The low power-output disadvantage of diesel engines has been circumvented by the use of superchargers or turbochargers which increase the power/weight ratio of an engine through an increase of the inlet air density. Turbochargers are expected to become standard components of all future diesel engines, irrespective of application.
The operation of the diesel engine differs from that of the spark-ignition engine mainly in the way the mixture is formed prior to combustion. Only air is inducted into the engine through a helical or directed port and the fuel mixes with air during the compression stroke, following its injection at high pressure into a prechamber indirect-injection diesel or IDI) or into the main chamber (direct-injection diesel or DI) just, before combustion is started.
The need to achieve good fuel/air mixing in diesel engines is satisfied by high-pressure fuel injection systems which generate droplets of about 40 μm mean diameter. For passenger cars, the fuel injection systems consist of a rotary pump, delivery pipes and fuel injector nozzles which vary in their design according to the application; direct-injection diesel engines use hole-type nozzles while indirect-injection diesels employ pintle-type nozzles. Larger diesel engines use in-line fuel-injection pumps, unit injectors (pump and nozzle combined in one unit) or individual single-barrel pumps which are mounted close to each cylinder.
Over the last 20 years or so, the realization that the resources of crude oil are finite and that the environment we live in is becoming more and more polluted, has urged governments to introduce laws which limit the exhaust emission levels of vehicles and engines of all types. Since their introduction in Japan and the USA in the late 60s and in Europe in 1970, emission regulations are consistently becoming more stringent and engine manufacturers are facing their toughest ever challenge with the standards agreed for 1996 onwards, which are summarized for passenger cars in Table 1. It is expected that the new standards to be imposed in Europe for the year 2000 will be even lower, following Californian levels which require zero emission levels after the turn of the century. However, it is uncertain whether existing engines will satisfy these limits despite the desperate attempts by engineers worldwide.

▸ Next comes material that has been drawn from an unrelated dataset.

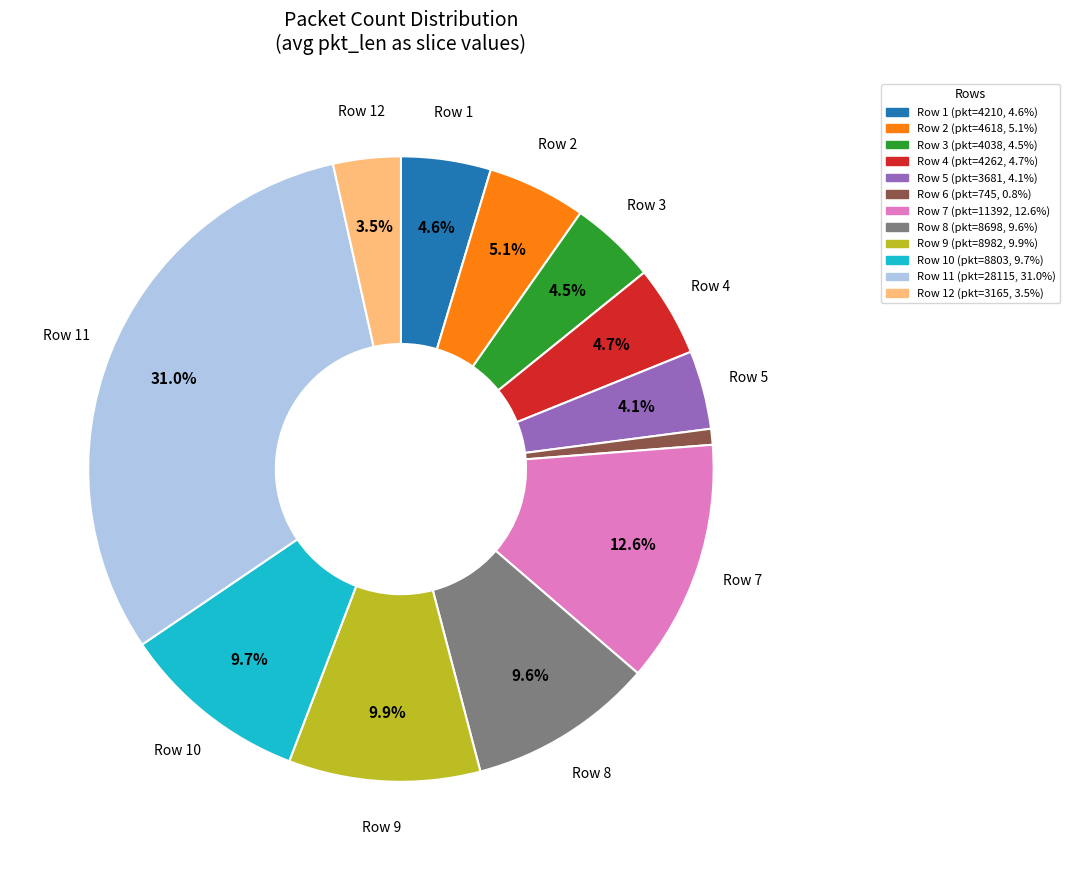

Is there any slice that represents more than half of the pie?

No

Table 1. European Emission Standards for 1996
Figure 3. Model of a three-way catalytic converter.
It is clear from Table 1 that the major pollutants in spark-ignition engines are hydrocarbons (HC), carbon monoxide (CO) and oxides of nitrogen (NOx = NO + NO2) while in diesel engines, NOx and particulates—which consist of soot particles formed during combustion of lubricating oil and hydrocarbons—are the most harmful.
At present three-way catalysts, which are a standard component of today's passenger cars equipped with spark-ignition engine running on unleaded gasoline, allow about 90% reduction of the emitted HC, CO and NOx by converting them into carbon dioxide (CO2), water (H2O) and N2.
Unfortunately these catalysts require stoichiometric (air-fuel ratio of ~14.5) engine operation, which is undesirable from both the fuel consumption and CO2 emissions points of view. An alternative approach is the lean burn concept which offers promise for simultaneous reduction of fuel consumption and exhaust emissions through satisfactory combustion of lean mixtures with much higher than 20 air-fuel ratios. It is expected that the development of lean burn catalysts with conversion efficiencies over 60% may allow lean burn engines to satisfy future emissions legislation; this is an area of active research in both industry and academia. On the other hand, new diesel engines depend on two-way or oxidizing catalysts for reduction of exhaust particulates through conversion of HC into CO2 and H2O, and on exhaust gas recirculation and retarded injection timing for reduction of NOx levels.